At least until the next time we step on our mats, and then the beautiful cycle starts all over again.

Wishing all of you a joyful spring and blessed holidays.

Yoga Therapy

Hi Yogis!

Please forgive my extended absence. The littlest yogi has become mobile and my days are filled with chasing and blissful play. I have a few posts in the works, but in the meantime I am posting a link to this great article on Yoga Therapy.

What’s it all about? Partly, “helping to shift the paradigm from one based on illness and practitioner-oriented care to a paradigm based on wellness and holistic self-care” as the article explains.

Read more here and enjoy!

More soon…

Namaste

I Change, therefore I Grieve

In 1991, the Grief Resource Foundation of Dallas, Texas found that, for them, a good working and practical definition of Grief was “the total response of the organism to the process of change”. Or, if you’re into equations, Change=Loss=Grief.

As a Yogini, I find this definition makes perfect sense to me. In our Yoga practice, particularly asana, we are doing the work of accepting and moving through change. We learn that the nature of all things is that they change. This lesson is reinforced as we move through our physical practice, changing our bodies breath to breath. Our bodies are the metaphor for everything in the external world – ever evolving.

We are all familiar with the emotions that can bubble up during a Yoga practice.  Before we get to the good stuff – the bliss – we often feel what can be described as discomfort, unease, frustration, perhaps anger, maybe even queasiness. Could these be grief? What if we saw our practice as a means to grieve the loss we are experiencing because of the changes that are occurring as a result of our dedicated practice? Notice, the definition of grief does not specify what kind of change. Just change. Positive or negative, all changes require us to let go of whatever was there before. Loss. We lose whatever our idea of reality was before we adopt a new reality.

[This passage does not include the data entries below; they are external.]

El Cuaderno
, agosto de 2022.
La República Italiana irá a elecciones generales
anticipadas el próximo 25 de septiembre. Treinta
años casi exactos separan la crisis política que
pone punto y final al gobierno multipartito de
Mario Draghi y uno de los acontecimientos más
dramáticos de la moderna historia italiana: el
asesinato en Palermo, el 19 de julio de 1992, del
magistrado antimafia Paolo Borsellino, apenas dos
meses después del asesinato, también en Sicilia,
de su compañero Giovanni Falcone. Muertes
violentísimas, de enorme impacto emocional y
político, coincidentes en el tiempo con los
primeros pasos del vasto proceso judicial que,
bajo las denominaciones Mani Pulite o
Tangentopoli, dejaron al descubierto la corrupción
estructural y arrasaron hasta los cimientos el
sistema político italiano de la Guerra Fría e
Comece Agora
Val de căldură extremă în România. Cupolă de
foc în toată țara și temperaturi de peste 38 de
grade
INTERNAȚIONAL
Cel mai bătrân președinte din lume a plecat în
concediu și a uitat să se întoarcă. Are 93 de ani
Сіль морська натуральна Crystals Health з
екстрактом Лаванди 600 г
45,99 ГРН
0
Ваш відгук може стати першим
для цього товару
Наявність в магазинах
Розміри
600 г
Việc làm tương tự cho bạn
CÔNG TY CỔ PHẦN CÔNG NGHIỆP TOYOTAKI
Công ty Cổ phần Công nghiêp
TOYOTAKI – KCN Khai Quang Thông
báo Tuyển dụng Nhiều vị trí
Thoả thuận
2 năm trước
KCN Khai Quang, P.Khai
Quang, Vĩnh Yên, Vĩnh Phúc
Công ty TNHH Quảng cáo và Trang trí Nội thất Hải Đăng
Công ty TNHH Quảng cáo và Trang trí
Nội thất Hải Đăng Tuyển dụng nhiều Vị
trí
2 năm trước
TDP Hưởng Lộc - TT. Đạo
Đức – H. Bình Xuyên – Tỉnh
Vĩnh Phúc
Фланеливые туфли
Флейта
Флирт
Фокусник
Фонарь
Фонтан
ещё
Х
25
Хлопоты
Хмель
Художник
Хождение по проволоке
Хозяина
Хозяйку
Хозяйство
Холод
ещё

So do we allow ourselves the space to grieve our losses, not only in our Yoga practice, but in our life? So often there is a negative connotation to the word grief but perhaps if we shift our perspective. If we apply some equanimity and begin to see grief as simply a part of change. It is good that we lose some things as we change. What if we had to hold on to everything we ever gathered, physically or otherwise? We’d be very weighed down!

In my own personal practice  I’ve been working with this – allowing myself space to grieve that which is changing. For me, it has been a very powerful exercise. It has helped me to be more focused, more aware of what I’m feeling, and ultimately, more compassionate. Grief and loss, like all emotions, are just part of the experience. By accepting and moving through them, rather than resisting, we enhance our entire experience of life.

(Change=Loss=Grief)+(practice +acceptance) = Compassion=Love=Oneness

A Divine Valentine’s Day to All

When your chest is free of your limiting ego,

Then you will see the ageless Beloved.

You can not see yourself without a mirror;

Look at the Beloved, He is the brightest mirror.
-Rumi
I love Rumi. Who doesn’t? I especially love the above excerpt from Thief of Sleep. For what is the purpose of  any love – romantic, brotherly, divine, or otherwise – if not to put up a mirror to our face and show us the True Self? When we see our true and divine nature and embrace it, we begin to radiate love to all beings.
I wish you all a divine Valentine’s Day, filled with love for yourself, your family, your friends, and perfect strangers alike. Namaste.